--- Problem description ---
Starting with the line below that holds "hfov_deg: 19.2" and stopping after the line that holds "f_number: 1.85", transcribe the lines exactly, leaving out all pictures.

Camera calibration parameters:
────────

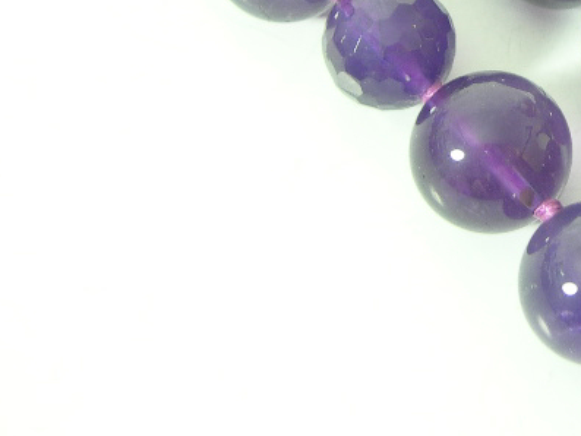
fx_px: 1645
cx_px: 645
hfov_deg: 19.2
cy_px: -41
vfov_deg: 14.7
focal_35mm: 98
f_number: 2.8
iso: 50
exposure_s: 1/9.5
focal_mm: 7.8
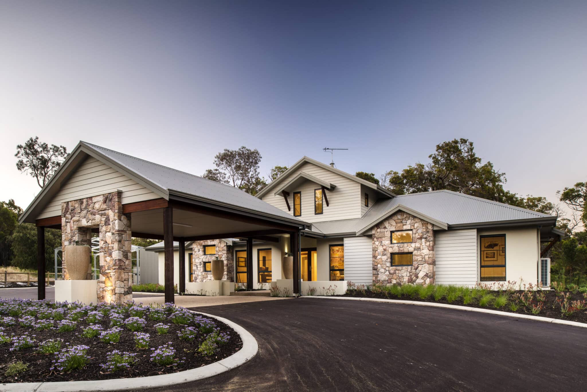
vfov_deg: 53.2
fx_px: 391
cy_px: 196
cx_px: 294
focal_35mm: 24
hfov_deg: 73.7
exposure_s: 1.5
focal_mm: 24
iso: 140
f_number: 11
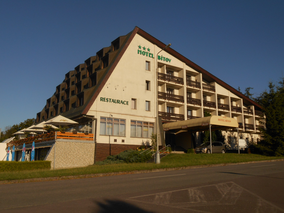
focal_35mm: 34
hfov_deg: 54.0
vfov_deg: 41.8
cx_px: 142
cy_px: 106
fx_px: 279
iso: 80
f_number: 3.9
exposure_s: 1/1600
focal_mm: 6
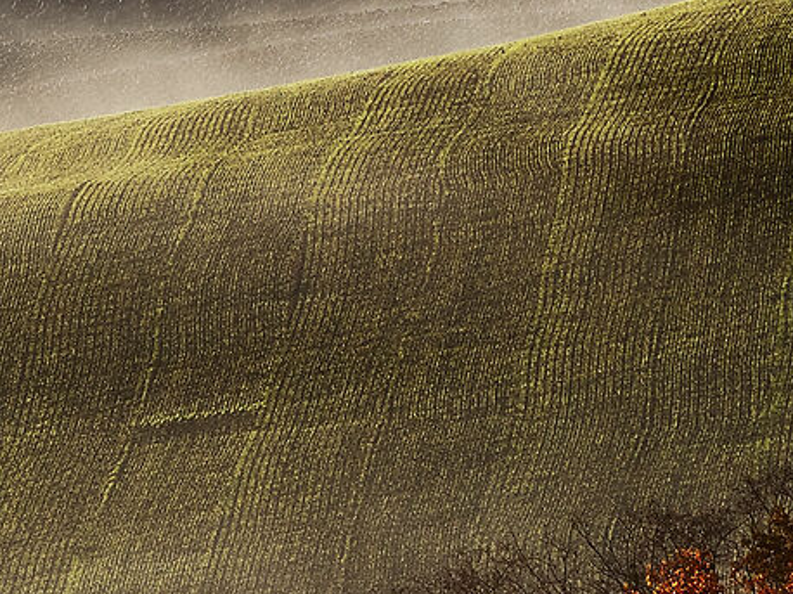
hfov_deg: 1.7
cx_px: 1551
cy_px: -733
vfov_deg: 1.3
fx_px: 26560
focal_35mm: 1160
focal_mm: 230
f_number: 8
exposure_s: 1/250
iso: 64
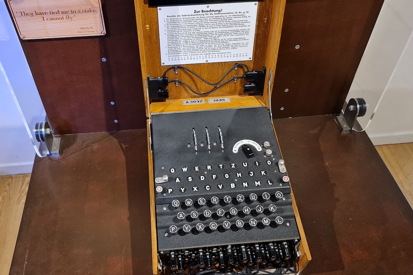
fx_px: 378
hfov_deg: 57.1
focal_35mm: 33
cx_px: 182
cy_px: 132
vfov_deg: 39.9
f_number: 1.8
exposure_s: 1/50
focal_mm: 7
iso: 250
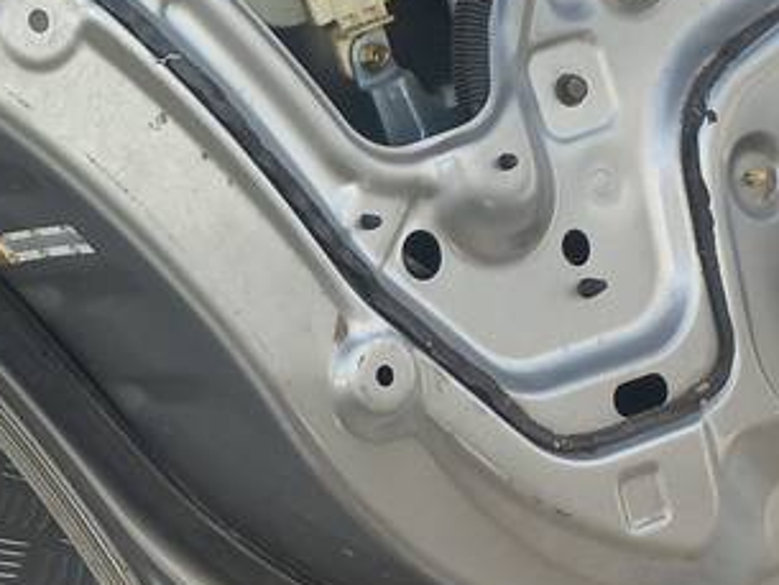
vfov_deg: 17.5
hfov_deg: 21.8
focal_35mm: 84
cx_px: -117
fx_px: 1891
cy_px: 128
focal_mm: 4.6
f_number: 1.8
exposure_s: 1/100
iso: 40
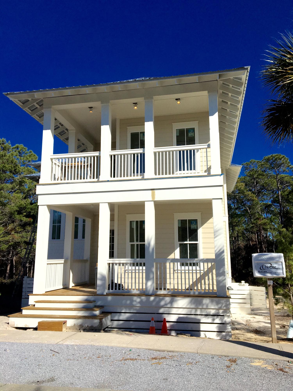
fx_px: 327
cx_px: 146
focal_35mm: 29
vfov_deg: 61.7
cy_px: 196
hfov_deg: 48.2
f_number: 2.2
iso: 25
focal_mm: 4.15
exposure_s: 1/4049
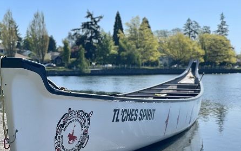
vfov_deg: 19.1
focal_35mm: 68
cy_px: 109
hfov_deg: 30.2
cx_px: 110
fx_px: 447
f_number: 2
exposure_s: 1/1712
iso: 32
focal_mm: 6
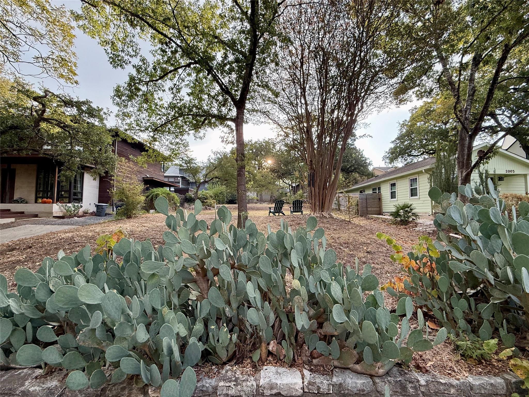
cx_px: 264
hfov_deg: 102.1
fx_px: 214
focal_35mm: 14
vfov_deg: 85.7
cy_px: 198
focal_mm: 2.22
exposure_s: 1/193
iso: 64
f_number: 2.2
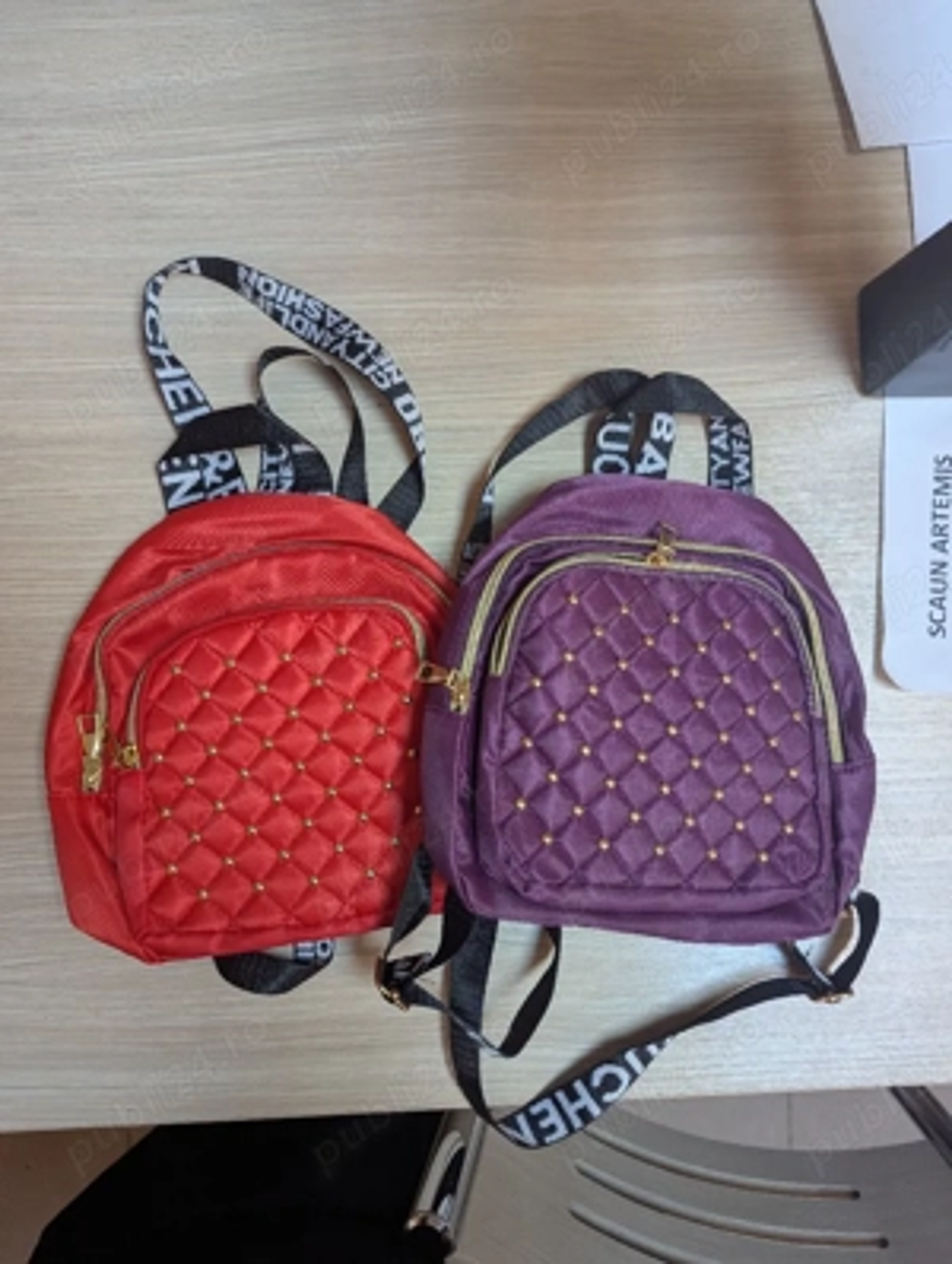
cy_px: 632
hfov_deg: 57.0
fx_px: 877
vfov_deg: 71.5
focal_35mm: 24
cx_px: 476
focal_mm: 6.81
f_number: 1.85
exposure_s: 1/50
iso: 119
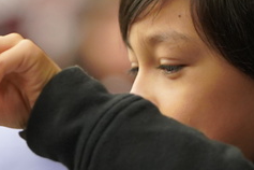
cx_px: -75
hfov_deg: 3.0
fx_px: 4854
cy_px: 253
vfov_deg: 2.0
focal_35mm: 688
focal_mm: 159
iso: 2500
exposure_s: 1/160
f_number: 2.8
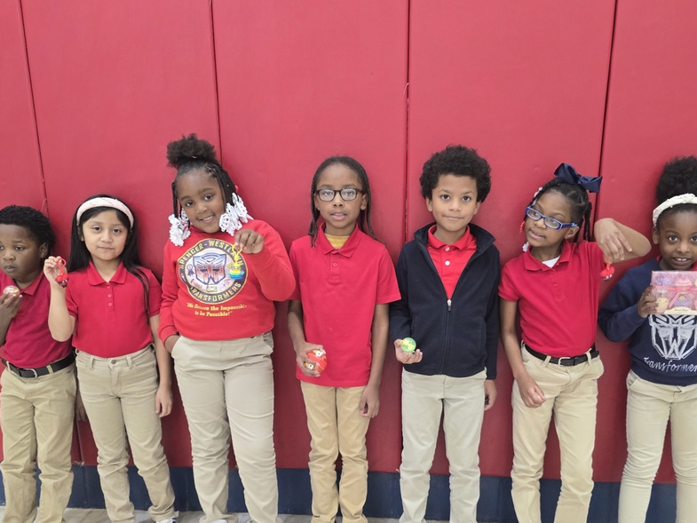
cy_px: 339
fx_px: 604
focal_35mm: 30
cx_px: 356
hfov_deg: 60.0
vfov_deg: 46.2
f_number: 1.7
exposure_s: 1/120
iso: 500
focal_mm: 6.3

────────

--- Answer to this exercise ---
hfov_deg: 19.2
cy_px: -41
vfov_deg: 14.7
focal_35mm: 98
f_number: 2.8
iso: 50
exposure_s: 1/9.5
focal_mm: 7.8
vfov_deg: 53.2
fx_px: 391
cy_px: 196
cx_px: 294
focal_35mm: 24
hfov_deg: 73.7
exposure_s: 1.5
focal_mm: 24
iso: 140
f_number: 11
focal_35mm: 34
hfov_deg: 54.0
vfov_deg: 41.8
cx_px: 142
cy_px: 106
fx_px: 279
iso: 80
f_number: 3.9
exposure_s: 1/1600
focal_mm: 6
hfov_deg: 1.7
cx_px: 1551
cy_px: -733
vfov_deg: 1.3
fx_px: 26560
focal_35mm: 1160
focal_mm: 230
f_number: 8
exposure_s: 1/250
iso: 64
fx_px: 378
hfov_deg: 57.1
focal_35mm: 33
cx_px: 182
cy_px: 132
vfov_deg: 39.9
f_number: 1.8
exposure_s: 1/50
focal_mm: 7
iso: 250
vfov_deg: 17.5
hfov_deg: 21.8
focal_35mm: 84
cx_px: -117
fx_px: 1891
cy_px: 128
focal_mm: 4.6
f_number: 1.8
exposure_s: 1/100
iso: 40
fx_px: 327
cx_px: 146
focal_35mm: 29
vfov_deg: 61.7
cy_px: 196
hfov_deg: 48.2
f_number: 2.2
iso: 25
focal_mm: 4.15
exposure_s: 1/4049
vfov_deg: 19.1
focal_35mm: 68
cy_px: 109
hfov_deg: 30.2
cx_px: 110
fx_px: 447
f_number: 2
exposure_s: 1/1712
iso: 32
focal_mm: 6
cx_px: 264
hfov_deg: 102.1
fx_px: 214
focal_35mm: 14
vfov_deg: 85.7
cy_px: 198
focal_mm: 2.22
exposure_s: 1/193
iso: 64
f_number: 2.2
cy_px: 632
hfov_deg: 57.0
fx_px: 877
vfov_deg: 71.5
focal_35mm: 24
cx_px: 476
focal_mm: 6.81
f_number: 1.85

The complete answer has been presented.